Work order
Output the text lines of the records below as a JSON list of strings, one string per line. Omit blank lines and the pictures.

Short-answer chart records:
########################################

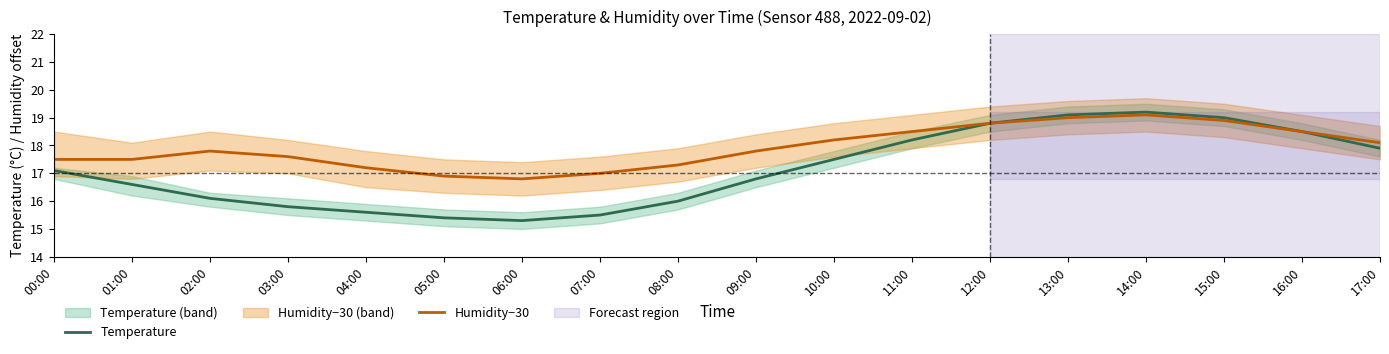

Which series has the largest total across all categories?

Humidity−30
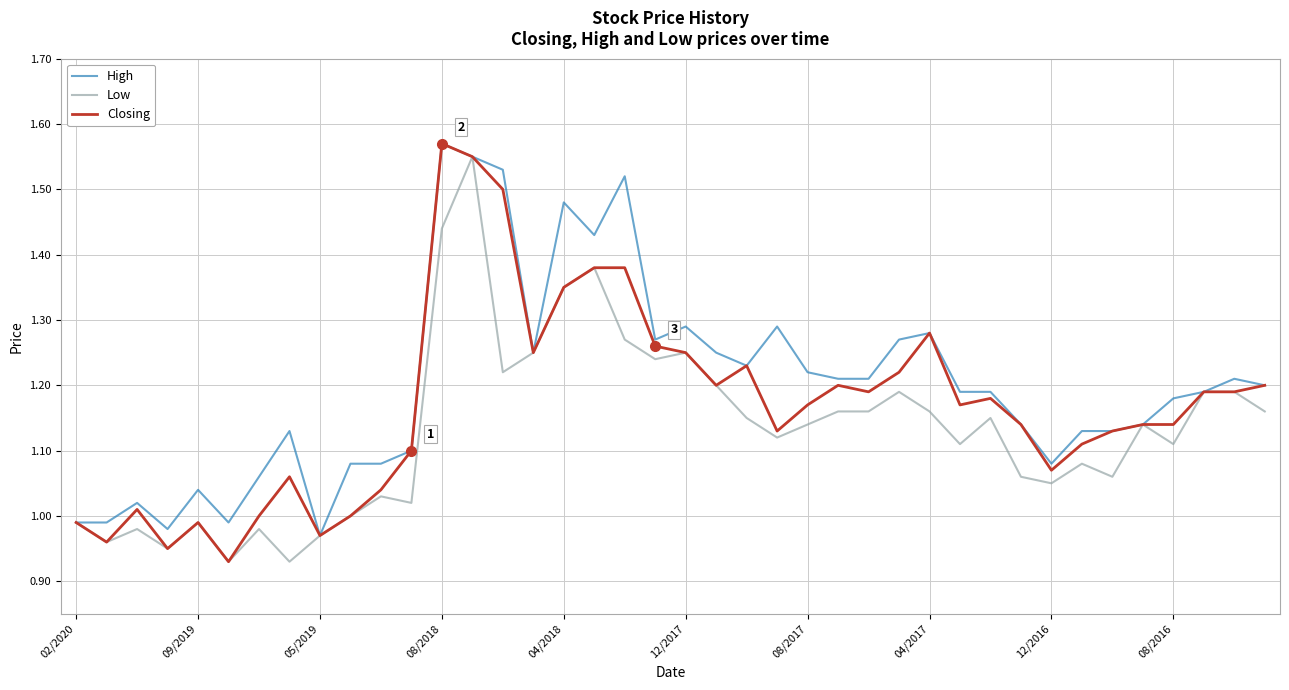

How many lines are shown in the chart?

3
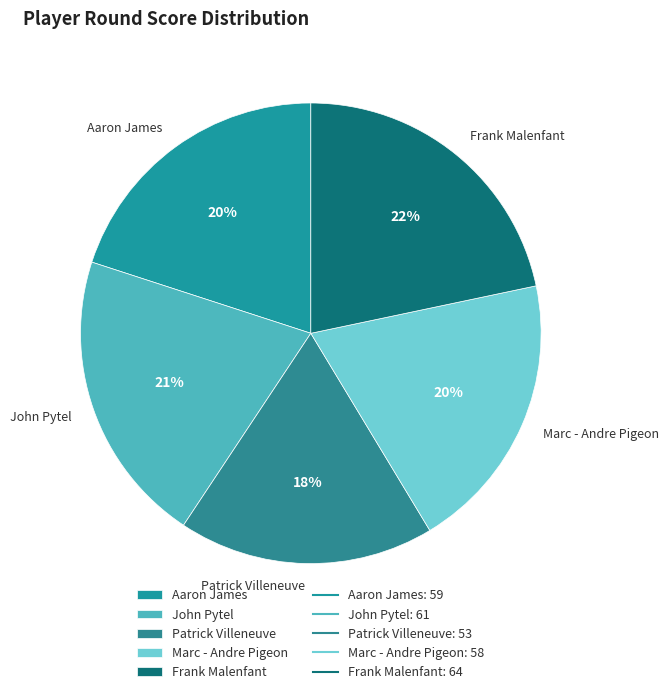

The Frank Malenfant slice represents 27% of the pie. True or false?

False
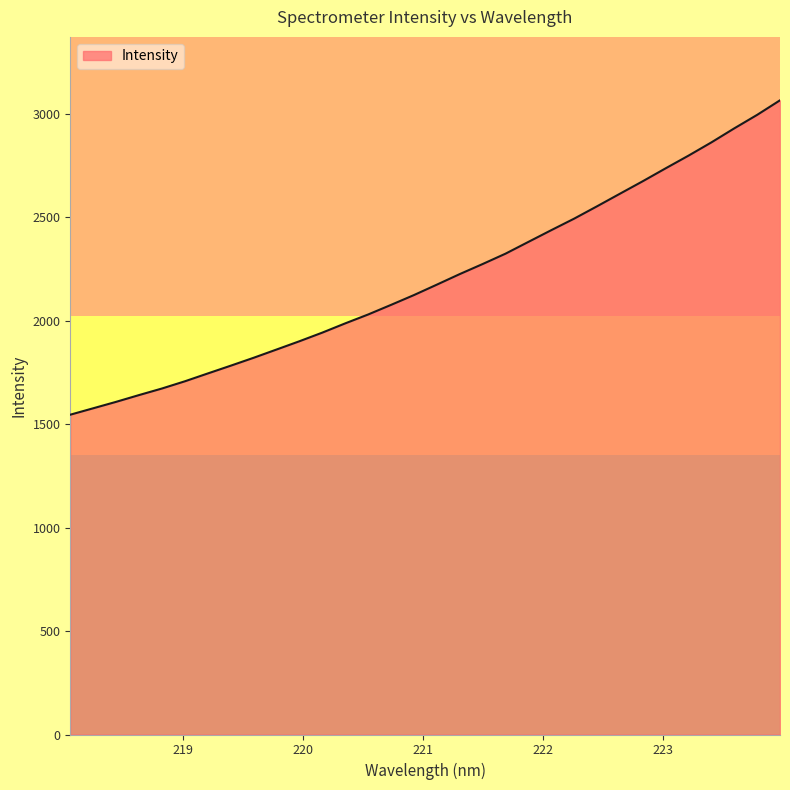

What is the smallest value displayed?

1545.4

########################################

Response to the task
[
  "Which series has the largest total across all categories?",
  "Humidity−30",
  "How many lines are shown in the chart?",
  "3",
  "The Frank Malenfant slice represents 27% of the pie. True or false?",
  "False",
  "What is the smallest value displayed?",
  "1545.4"
]